Fulcher has been to three Olympics as a New Zealand team doctor, and is now the medical director for New Zealand Football. Athletes in isolation have been doing Zoom sessions with trainers and physios to ensure they are on top of their fitness and health.
“Their problem lies ahead, with increased training loads when they finally go back to competition. Sports have to make sure there are sufficient lead-in times to competing again,” he says.
Fulcher believes this pandemic will influence the way New Zealanders are seen for injuries and illness from now on.
“In the last two weeks I’ve seen half a dozen patients from the Coromandel on video calls and they love it. Before I would have said ‘you have to come up to Auckland’, but I’ll never do that now,” he says.
“They might have to come in for the first consultation and a scan. But I can’t really see the point in making them drive across the city, then sit in the waiting room just to review an MRI scan. So that will be a tangible change.”
Liz Binns also hopes telehealth becomes “a normal mechanism in our healthcare”.
“On the West Coast, there would be handful of physiotherapists available. With telehealth, people who live there can immediately access physiotherapy help instead of driving for hours to see someone. It removes the access issue,” she says.

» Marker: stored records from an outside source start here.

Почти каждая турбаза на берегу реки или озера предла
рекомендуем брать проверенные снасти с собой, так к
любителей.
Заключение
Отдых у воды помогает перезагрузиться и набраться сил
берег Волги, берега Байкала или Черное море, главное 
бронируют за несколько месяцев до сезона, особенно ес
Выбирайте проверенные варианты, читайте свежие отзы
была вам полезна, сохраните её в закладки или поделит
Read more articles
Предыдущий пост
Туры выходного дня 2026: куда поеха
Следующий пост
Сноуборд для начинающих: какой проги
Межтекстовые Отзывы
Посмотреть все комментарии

Throughout Levels 3 and 4, ACC are funding telehealth sessions as they would a face-to-face consultation.
Binns doesn’t know yet whether physios will be able to return to in-person meetings with patients at Level 2. But she encourages people in need of treatment to seek help now.
“If you put off being treated for something, it can get worse with time. The longer you wait, the more difficult it will be to treat.”